Let $H_2$ be an orthogonal projector onto the column space of $X_2$. We have that
\begin{align*}
& \min_{\beta_1, \beta_2} \left\{ \|y - X_1\beta_1 - X_2\beta_2\|_2^2 + \lambda \|\beta_1\|_1 \right\} \\
= & \, \min_{\beta_1, \beta_2} \left\{ \|H_2\left(y - X_1\beta_1 \right) - X_2 \beta_2\|_2^2 + \|\left(I-H_2\right)\left(y - X_1\beta_1 \right) \|_2^2 + \lambda \|\beta_1 \|_1 \right\} \\
= & \, \min_{\beta_1 | \beta_2} \min_{\beta_2} \left\{ \|H_2\left(y - X_1\beta_1 \right) - X_2 \beta_2\|_2^2 + \|\left(I-H_2\right)\left(y - X_1\beta_1 \right) \|_2^2 + \lambda \|\beta_1 \|_1 \right\},
\end{align*}
where
\begin{align*}
\hat\beta_2
& = \arg\min_{\beta_2} \left\{ \|H_2\left(y - X_1\beta_1 \right) - X_2 \beta_2\|_2^2 + \|\left(I-H_2\right)\left(y - X_1\beta_1 \right) \|_2^2 + \lambda \|\beta_1 \|_1 \right\} \\
& = \arg\min_{\beta_2} \left\{ \|H_2\left(y - X_1\beta_1 \right) - X_2 \beta_2\|_2^2 \right\}
\end{align*}
satisfies $X_2 \hat\beta_2 = H_2 (y - X_1 \beta_1)$ for all $\beta_1$ since $H_2 (y - X_1 \beta_1) \in \mathrm{col}(X_2)$ for all $\beta_1$. Considering in this sentence the case that $X_2$ is full rank, we further have that $$\hat\beta_2 = (X_2^T X_2)^{-1} X_2^T (y - X_1 \beta_1),$$ since $H_2 = X_2 (X_2^T X_2)^{-1} X_2$ in this case.
Plugging this into the first optimization problem, we see that
\begin{align*}
\hat\beta_1
& = \arg\min_{\beta_1} \left\{ 0 + \|\left(I-H_2\right)\left(y - X_1\beta_1 \right) \|_2^2 + \lambda \|\beta_1 \|_1 \right\} \\
& =\arg\min_{\beta_1} \left\{ \|\left(I-H_2\right)y - \left(I-H_2\right)X_1\beta_1 \|_2^2 + \lambda \|\beta_1 \|_1 \right\}, \tag{*}
\end{align*}
which can be evaluated through the usual lasso computational tools.

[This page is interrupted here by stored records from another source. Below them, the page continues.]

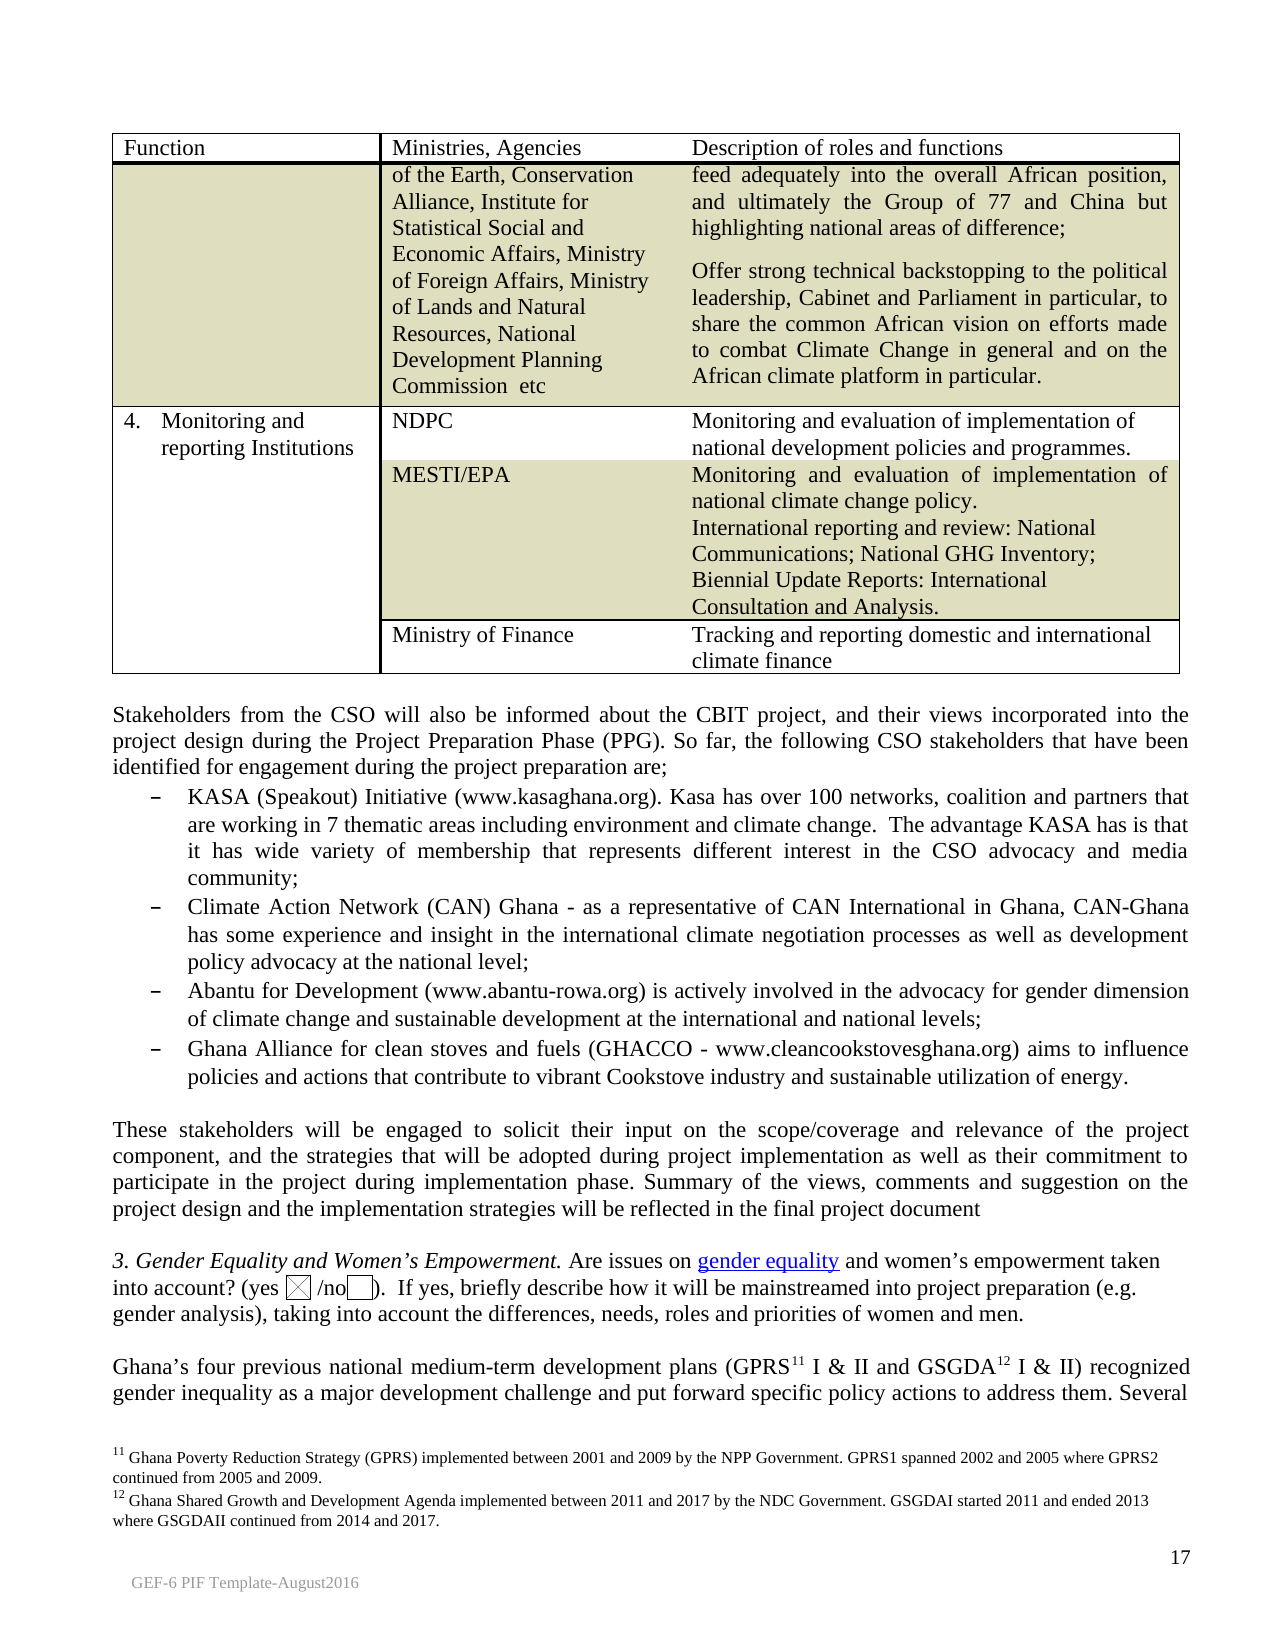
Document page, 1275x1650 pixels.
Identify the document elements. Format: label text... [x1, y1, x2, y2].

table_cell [113, 165, 379, 406]
table_header Ministries, Agencies [382, 134, 680, 161]
table_cell NDPC [382, 407, 680, 460]
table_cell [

As whuber suggests in his comment, this result is intuitive since the unrestricted coefficients $\beta_2$ can cover the span of $X_2$, so that only the part of space orthogonal to the span of $X_2$ is of concern when evaluating $\hat\beta_1$.
Despite the notation being slightly more general, nearly anyone who has ever used lasso is familiar with this result. To see this, suppose that $X_2 = \mathbf{1}$ is the (length $n$) vectors of ones, representing the intercept. Then, the projection matrix $H_2 = \mathbf{1} \left( \mathbf{1}^T \mathbf{1} \right)^{-1} \mathbf{1}^T = \frac{1}{n} \mathbf{1} \mathbf{1}^T$, and, for any vector $v$, the orthogonal projection $\left( I - H_2 \right) v = v - \bar{v} \mathbf{1}$ just demeans the vector. Considering equation $(*)$, this is exactly what people do when they compute the lasso coefficients! They demean the data so that the intercept doesn't have to be considered.